ECLI:NL:CRVB:2019:1173
Centrale Raad van Beroep
- Hoger beroep
- Rechtspraak.nl
Hoger beroep inzake maatwerkvoorziening begeleiding op grond van de Wmo 2015
Op 3 april 2019 heeft de Centrale Raad van Beroep uitspraak gedaan in een hoger beroep tegen een eerdere uitspraak van de rechtbank Noord-Nederland. Het geschil betreft de toekenning van een maatwerkvoorziening voor begeleiding op grond van de Wet maatschappelijke ondersteuning 2015 (Wmo 2015) aan een betrokkene die ondersteuning nodig heeft op het gebied van zelfredzaamheid en participatie. Het college van burgemeester en wethouders van Groningen had eerder besloten dat de betrokkene niet in aanmerking kwam voor deze maatwerkvoorziening, maar na een nieuw besluit op 9 mei 2018 werd de maatwerkvoorziening alsnog toegekend voor vier uur per maand, inclusief administratieve ondersteuning.

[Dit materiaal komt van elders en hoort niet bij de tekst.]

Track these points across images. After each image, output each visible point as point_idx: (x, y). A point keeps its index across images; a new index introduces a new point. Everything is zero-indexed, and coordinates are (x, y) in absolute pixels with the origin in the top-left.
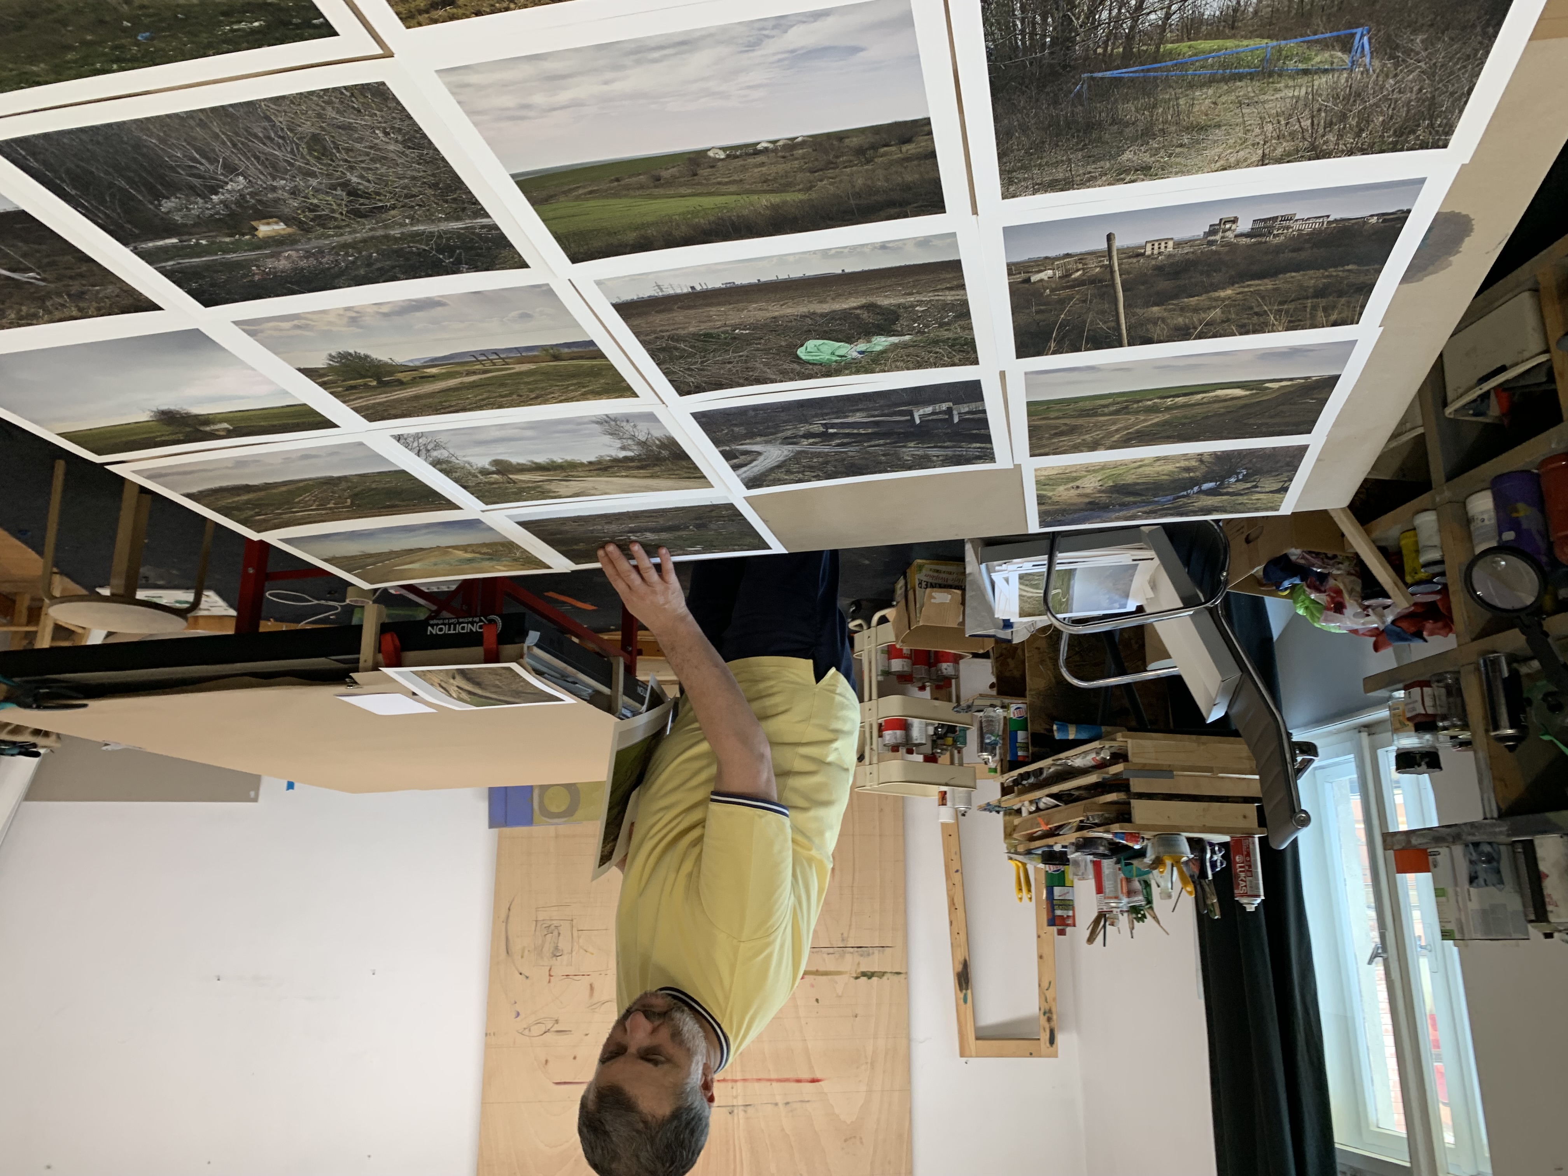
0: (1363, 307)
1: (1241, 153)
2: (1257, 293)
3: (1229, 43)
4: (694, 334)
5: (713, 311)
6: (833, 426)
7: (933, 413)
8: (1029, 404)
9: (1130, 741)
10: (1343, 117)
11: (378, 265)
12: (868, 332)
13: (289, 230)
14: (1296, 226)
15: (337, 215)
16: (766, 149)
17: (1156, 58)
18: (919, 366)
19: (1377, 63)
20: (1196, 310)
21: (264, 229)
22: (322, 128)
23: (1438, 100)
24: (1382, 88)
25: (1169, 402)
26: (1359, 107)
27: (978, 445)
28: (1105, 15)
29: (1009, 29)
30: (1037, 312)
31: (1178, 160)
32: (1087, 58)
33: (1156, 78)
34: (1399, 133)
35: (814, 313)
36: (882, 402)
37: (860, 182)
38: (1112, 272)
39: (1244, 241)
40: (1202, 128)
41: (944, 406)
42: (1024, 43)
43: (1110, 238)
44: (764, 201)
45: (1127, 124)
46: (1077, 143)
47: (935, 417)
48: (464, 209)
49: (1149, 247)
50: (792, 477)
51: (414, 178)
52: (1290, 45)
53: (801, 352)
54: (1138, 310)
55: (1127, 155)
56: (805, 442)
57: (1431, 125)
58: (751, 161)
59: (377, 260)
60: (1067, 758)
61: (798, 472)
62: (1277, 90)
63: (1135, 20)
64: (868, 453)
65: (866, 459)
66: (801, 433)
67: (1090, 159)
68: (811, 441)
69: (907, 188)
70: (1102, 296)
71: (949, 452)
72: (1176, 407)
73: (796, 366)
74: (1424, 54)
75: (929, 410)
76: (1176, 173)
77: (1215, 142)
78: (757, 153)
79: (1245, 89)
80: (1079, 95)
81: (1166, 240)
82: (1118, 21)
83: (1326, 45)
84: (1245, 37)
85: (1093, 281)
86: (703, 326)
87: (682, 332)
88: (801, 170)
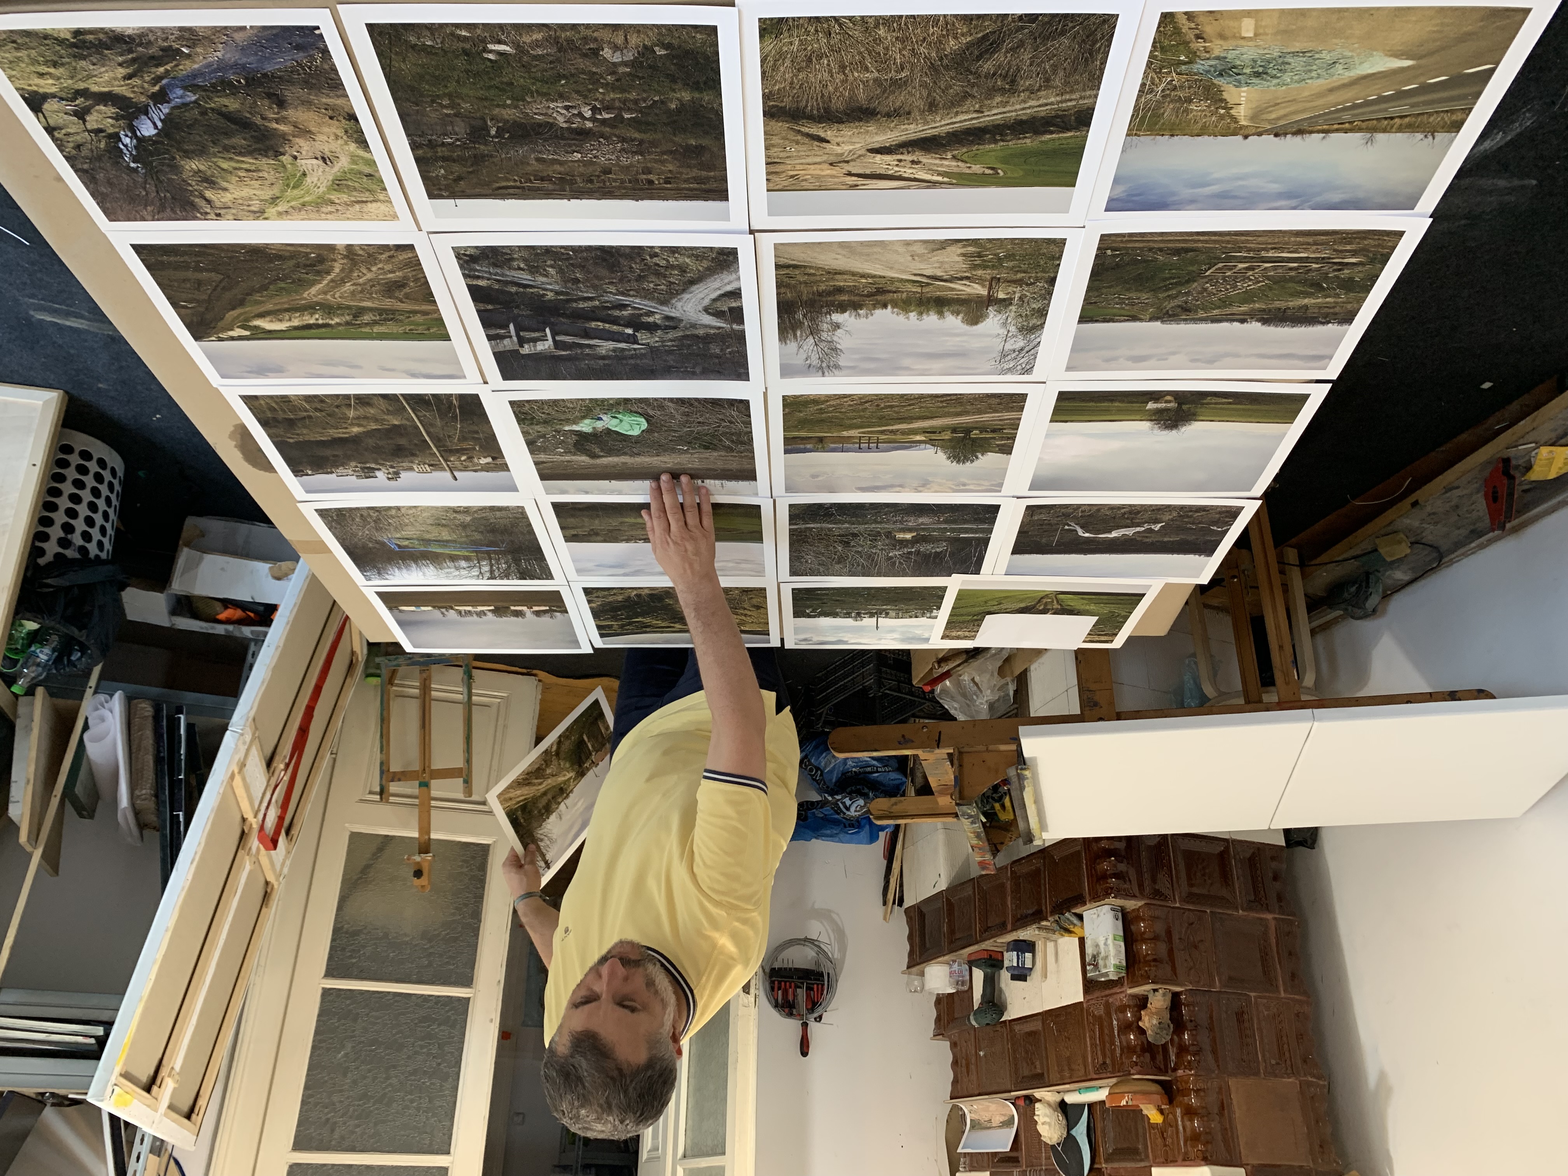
1: (411, 512)
3: (448, 552)
7: (535, 341)
8: (448, 338)
10: (375, 522)
13: (897, 534)
14: (350, 472)
17: (476, 551)
21: (909, 536)
23: (339, 526)
26: (372, 525)
28: (503, 565)
30: (478, 433)
31: (442, 513)
32: (505, 555)
33: (472, 545)
34: (343, 516)
35: (631, 456)
38: (442, 456)
40: (438, 524)
41: (526, 350)
42: (533, 561)
43: (455, 478)
45: (475, 531)
46: (495, 525)
47: (533, 335)
48: (801, 533)
49: (428, 469)
52: (422, 549)
53: (644, 425)
54: (407, 423)
55: (468, 518)
56: (657, 318)
61: (673, 267)
62: (415, 534)
63: (491, 563)
66: (661, 331)
67: (486, 519)
68: (652, 319)
71: (507, 272)
73: (651, 412)
74: (364, 540)
75: (539, 347)
76: (438, 507)
77: (428, 518)
80: (503, 544)
81: (422, 472)
82: (497, 563)
83: (407, 547)
84: (443, 553)
85: (451, 451)
87: (723, 453)
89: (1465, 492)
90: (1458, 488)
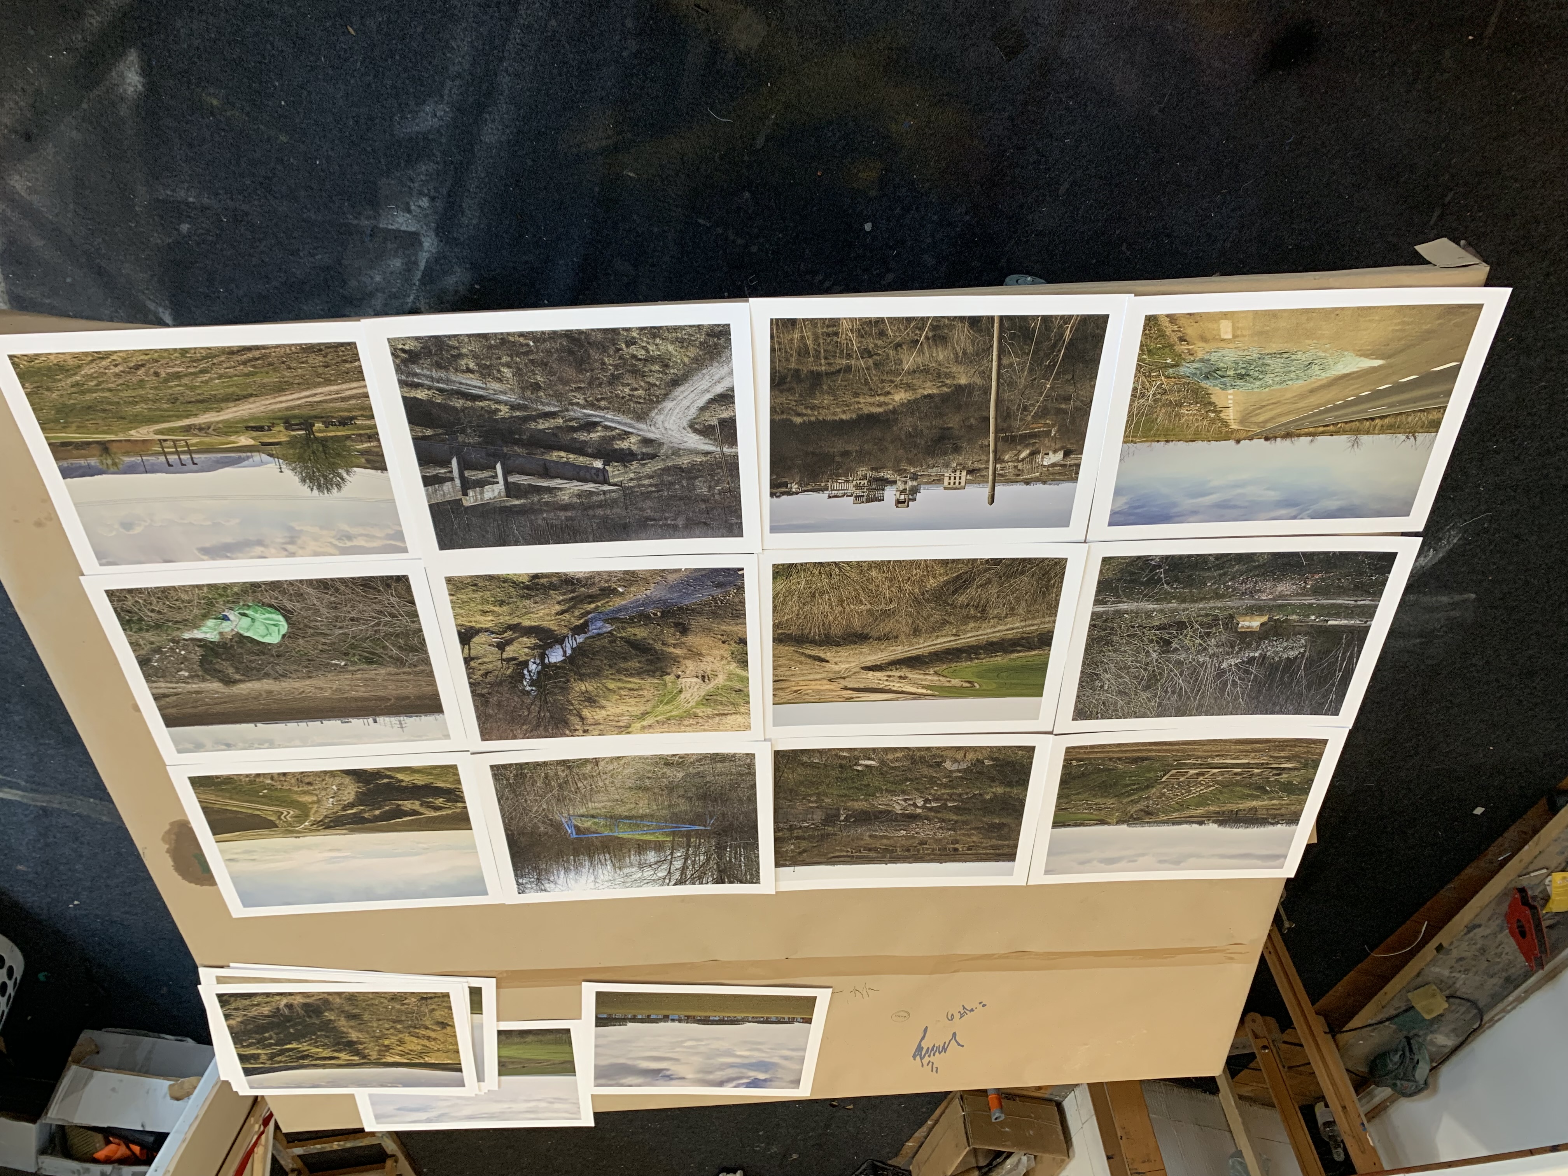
1: (611, 767)
3: (638, 837)
10: (560, 786)
17: (674, 834)
19: (557, 818)
24: (547, 803)
26: (555, 792)
28: (702, 858)
31: (649, 768)
32: (709, 837)
33: (672, 822)
34: (523, 776)
40: (639, 787)
45: (683, 796)
46: (710, 787)
52: (606, 833)
55: (680, 775)
62: (604, 807)
67: (702, 775)
74: (535, 821)
76: (647, 758)
77: (629, 778)
80: (711, 818)
83: (588, 830)
84: (631, 839)
89: (1488, 931)
90: (1479, 926)
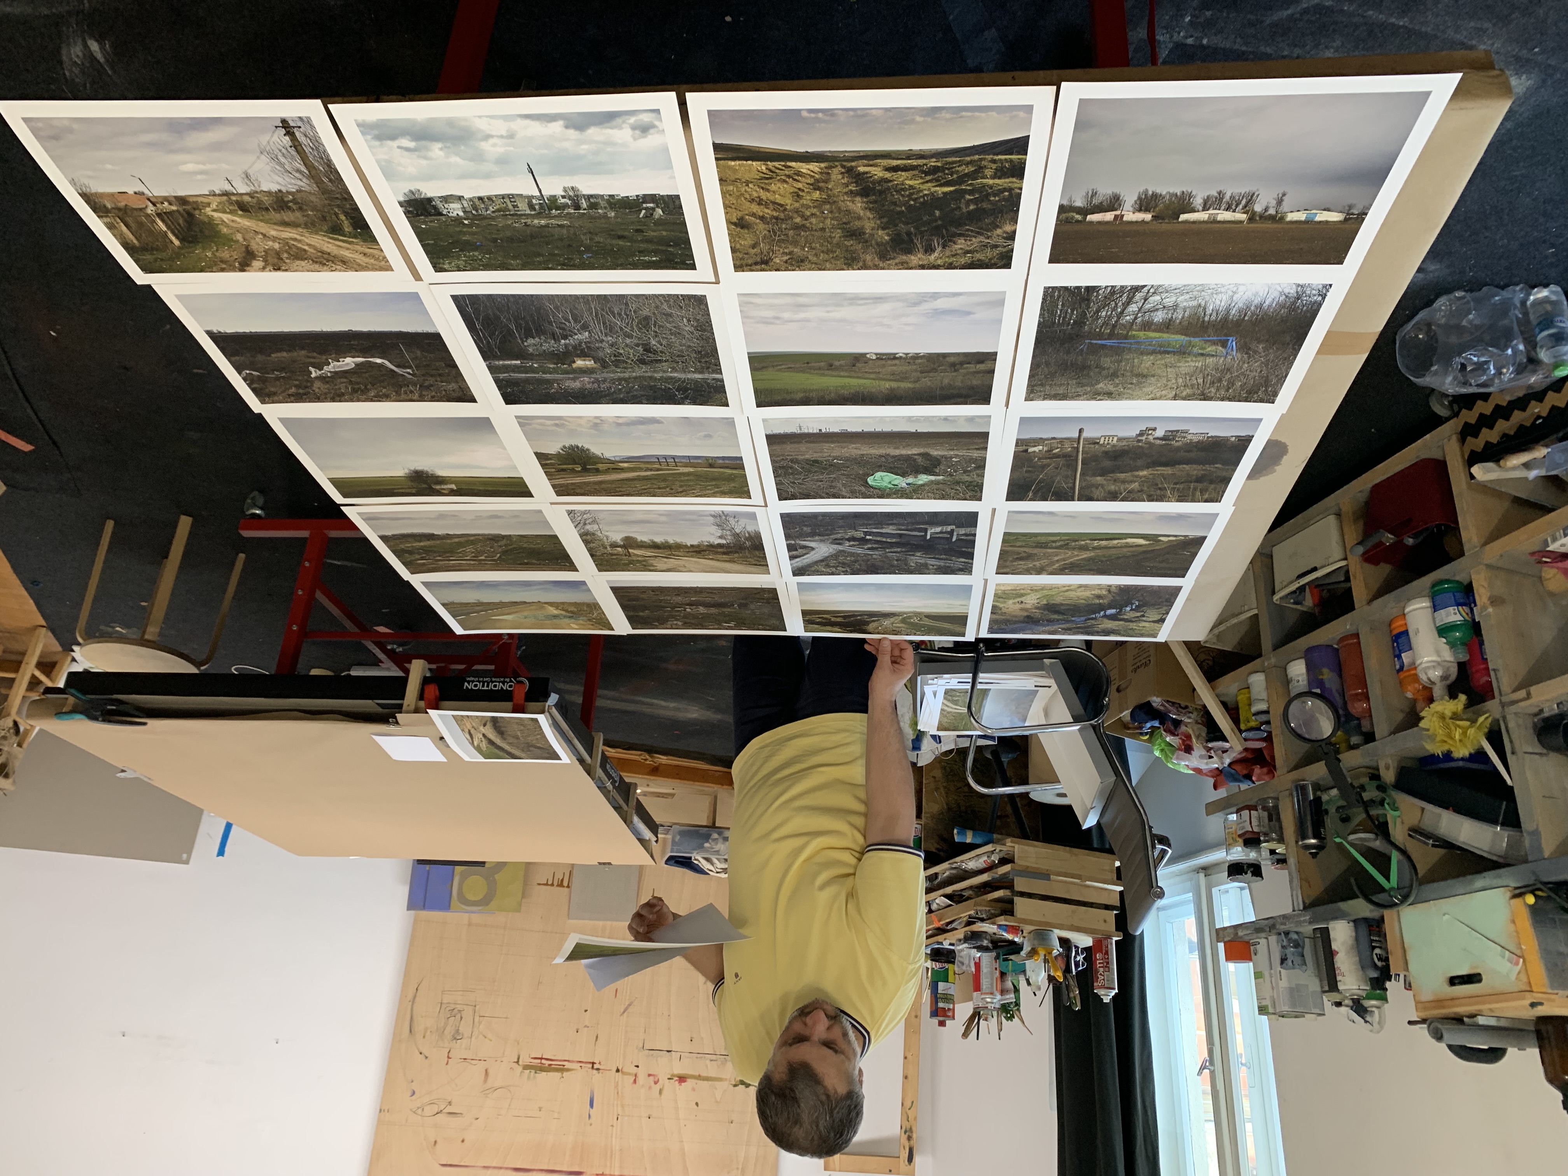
0: (1224, 492)
1: (1164, 392)
2: (1162, 475)
3: (1165, 335)
4: (807, 460)
5: (826, 446)
6: (870, 534)
7: (941, 532)
8: (1005, 534)
9: (1017, 846)
10: (1220, 380)
11: (635, 393)
12: (917, 470)
13: (595, 366)
14: (1189, 437)
15: (629, 361)
16: (901, 357)
17: (1126, 337)
18: (943, 497)
19: (1239, 355)
20: (1124, 482)
21: (580, 363)
22: (654, 314)
23: (1270, 378)
24: (1241, 368)
25: (1096, 543)
26: (1228, 376)
27: (963, 560)
28: (1104, 314)
29: (1052, 313)
30: (1026, 472)
31: (1129, 391)
32: (1090, 333)
33: (1124, 347)
34: (1249, 392)
35: (888, 455)
36: (909, 520)
37: (946, 381)
38: (1078, 452)
39: (1158, 442)
40: (1145, 376)
41: (949, 528)
42: (1059, 320)
43: (1081, 431)
44: (886, 385)
46: (1075, 375)
47: (940, 535)
48: (708, 368)
49: (1103, 439)
50: (828, 570)
51: (689, 346)
52: (1196, 340)
53: (870, 480)
54: (1088, 478)
55: (1101, 385)
56: (847, 543)
57: (1266, 390)
58: (890, 362)
59: (637, 390)
60: (962, 862)
61: (833, 567)
62: (1186, 362)
63: (1119, 318)
64: (887, 557)
65: (883, 561)
66: (847, 537)
67: (1079, 384)
68: (852, 543)
69: (972, 388)
70: (1068, 466)
71: (942, 563)
72: (1099, 548)
73: (863, 489)
74: (1263, 354)
75: (938, 529)
76: (1126, 399)
77: (1150, 384)
78: (895, 358)
79: (1169, 359)
80: (1082, 350)
81: (1113, 436)
82: (1110, 317)
83: (1214, 343)
84: (1173, 334)
85: (1066, 456)
86: (815, 455)
87: (800, 457)
88: (916, 371)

De Raad heeft vastgesteld dat het college zijn eerdere standpunt niet langer handhaaft en dat er voldoende bewijs is dat de betrokkene concrete beperkingen ondervindt die ondersteuning vereisen. De rechtbank had eerder geoordeeld dat het college onvoldoende had gemotiveerd waarom de betrokkene geen recht had op individuele begeleiding. De Centrale Raad bevestigde deze eerdere uitspraak en oordeelde dat de maatwerkvoorziening die aan de betrokkene is verstrekt, een passende bijdrage is volgens de Wmo 2015. De Raad heeft het college ook veroordeeld tot betaling van de proceskosten van de betrokkene in hoger beroep.
De uitspraak benadrukt het belang van adequate ondersteuning voor mensen met beperkingen en de verplichting van gemeenten om zorgvuldige besluiten te nemen op basis van de individuele situatie van de betrokkene. De uitspraak is openbaar uitgesproken en ondertekend door de voorzitter en de griffier van de Raad.